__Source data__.

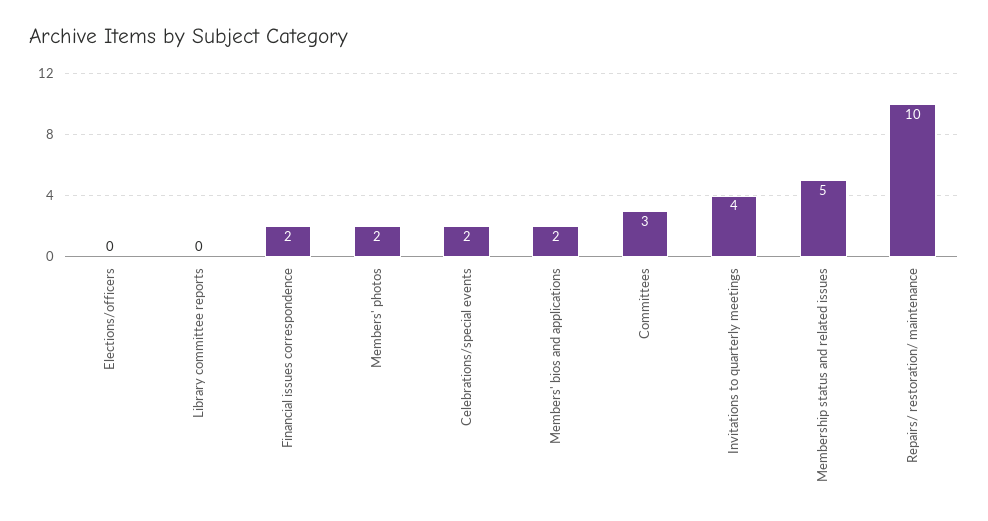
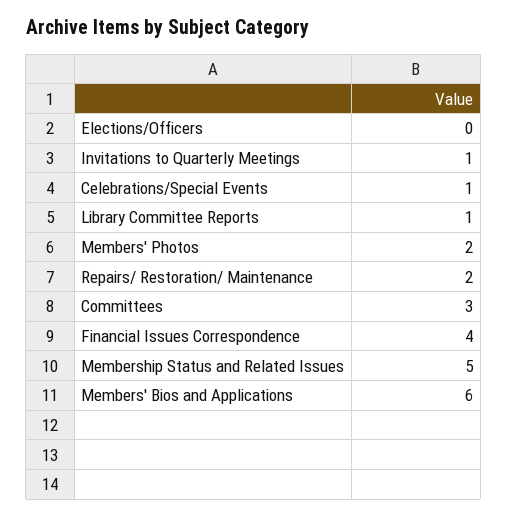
Library committee reports: 0 -> 1
Financial issues correspondence: 2 -> 4
Celebrations/special events: 2 -> 1
Members' bios and applications: 2 -> 6
Invitations to quarterly meetings: 4 -> 1
Repairs/ restoration/ maintenance: 10 -> 2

__What is expected__. Write the data out again word for word; leave the pictures behind.

__Output__.
Library committee reports: 0 -> 1
Financial issues correspondence: 2 -> 4
Celebrations/special events: 2 -> 1
Members' bios and applications: 2 -> 6
Invitations to quarterly meetings: 4 -> 1
Repairs/ restoration/ maintenance: 10 -> 2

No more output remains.